Saved entries:
==================================================
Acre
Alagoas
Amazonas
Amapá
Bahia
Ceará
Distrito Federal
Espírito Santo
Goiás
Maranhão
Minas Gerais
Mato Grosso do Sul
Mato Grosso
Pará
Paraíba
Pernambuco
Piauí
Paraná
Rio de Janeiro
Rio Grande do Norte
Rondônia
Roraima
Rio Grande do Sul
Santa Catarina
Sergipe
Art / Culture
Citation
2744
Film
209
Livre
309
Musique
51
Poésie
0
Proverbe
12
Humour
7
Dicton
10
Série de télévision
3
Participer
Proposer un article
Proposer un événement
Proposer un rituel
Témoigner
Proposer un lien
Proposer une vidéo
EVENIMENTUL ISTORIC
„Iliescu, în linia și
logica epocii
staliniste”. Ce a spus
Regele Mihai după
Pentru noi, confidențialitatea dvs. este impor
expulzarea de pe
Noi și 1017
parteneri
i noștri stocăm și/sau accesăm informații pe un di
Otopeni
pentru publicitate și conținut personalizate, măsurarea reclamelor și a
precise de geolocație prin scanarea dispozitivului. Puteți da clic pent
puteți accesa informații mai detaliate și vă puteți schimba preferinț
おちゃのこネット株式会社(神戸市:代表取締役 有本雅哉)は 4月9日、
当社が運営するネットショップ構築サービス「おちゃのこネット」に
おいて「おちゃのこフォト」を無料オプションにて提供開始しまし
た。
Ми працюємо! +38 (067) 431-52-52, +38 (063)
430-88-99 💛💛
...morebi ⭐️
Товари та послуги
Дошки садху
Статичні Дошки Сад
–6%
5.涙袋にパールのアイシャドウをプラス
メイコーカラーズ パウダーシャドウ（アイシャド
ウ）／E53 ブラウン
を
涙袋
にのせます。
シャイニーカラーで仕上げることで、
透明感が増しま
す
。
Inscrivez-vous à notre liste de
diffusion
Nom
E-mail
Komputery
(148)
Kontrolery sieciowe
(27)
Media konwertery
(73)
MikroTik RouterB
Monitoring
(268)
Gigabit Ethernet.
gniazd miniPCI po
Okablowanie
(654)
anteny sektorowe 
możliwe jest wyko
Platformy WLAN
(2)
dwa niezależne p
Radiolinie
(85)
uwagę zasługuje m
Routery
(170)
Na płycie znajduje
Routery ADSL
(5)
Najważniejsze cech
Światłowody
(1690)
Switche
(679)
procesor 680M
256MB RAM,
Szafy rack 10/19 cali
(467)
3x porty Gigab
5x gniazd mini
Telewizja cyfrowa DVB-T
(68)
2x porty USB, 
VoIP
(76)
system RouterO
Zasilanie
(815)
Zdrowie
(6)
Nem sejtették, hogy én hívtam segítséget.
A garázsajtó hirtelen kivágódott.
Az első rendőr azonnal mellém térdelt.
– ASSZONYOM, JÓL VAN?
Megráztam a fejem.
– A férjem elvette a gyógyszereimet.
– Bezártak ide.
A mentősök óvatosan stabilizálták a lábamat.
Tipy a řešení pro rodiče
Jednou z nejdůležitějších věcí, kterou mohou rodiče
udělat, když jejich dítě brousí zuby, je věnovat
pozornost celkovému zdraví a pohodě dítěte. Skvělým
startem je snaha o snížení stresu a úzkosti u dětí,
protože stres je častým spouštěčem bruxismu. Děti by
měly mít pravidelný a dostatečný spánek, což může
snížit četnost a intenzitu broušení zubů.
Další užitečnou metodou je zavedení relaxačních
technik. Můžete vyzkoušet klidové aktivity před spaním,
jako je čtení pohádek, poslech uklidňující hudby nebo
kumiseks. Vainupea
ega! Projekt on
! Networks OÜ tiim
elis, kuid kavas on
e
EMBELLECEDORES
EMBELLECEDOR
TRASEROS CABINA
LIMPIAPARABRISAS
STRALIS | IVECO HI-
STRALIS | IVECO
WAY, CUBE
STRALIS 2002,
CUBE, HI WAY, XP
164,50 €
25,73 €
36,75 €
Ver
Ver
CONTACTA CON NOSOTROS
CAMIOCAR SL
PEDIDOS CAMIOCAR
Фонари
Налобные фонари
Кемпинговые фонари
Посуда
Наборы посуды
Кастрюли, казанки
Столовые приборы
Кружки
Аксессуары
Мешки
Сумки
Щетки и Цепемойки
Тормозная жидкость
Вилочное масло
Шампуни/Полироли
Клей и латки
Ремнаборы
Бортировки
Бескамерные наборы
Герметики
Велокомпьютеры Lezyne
==================================================
Instructions for the task: What is asked for is an exact copy of the lines above from the one containing "Espírito Santo" through the one containing "Proposer un article", and only those.

Problem solution:
Espírito Santo
Goiás
Maranhão
Minas Gerais
Mato Grosso do Sul
Mato Grosso
Pará
Paraíba
Pernambuco
Piauí
Paraná
Rio de Janeiro
Rio Grande do Norte
Rondônia
Roraima
Rio Grande do Sul
Santa Catarina
Sergipe
Art / Culture
Citation
2744
Film
209
Livre
309
Musique
51
Poésie
0
Proverbe
12
Humour
7
Dicton
10
Série de télévision
3
Participer
Proposer un article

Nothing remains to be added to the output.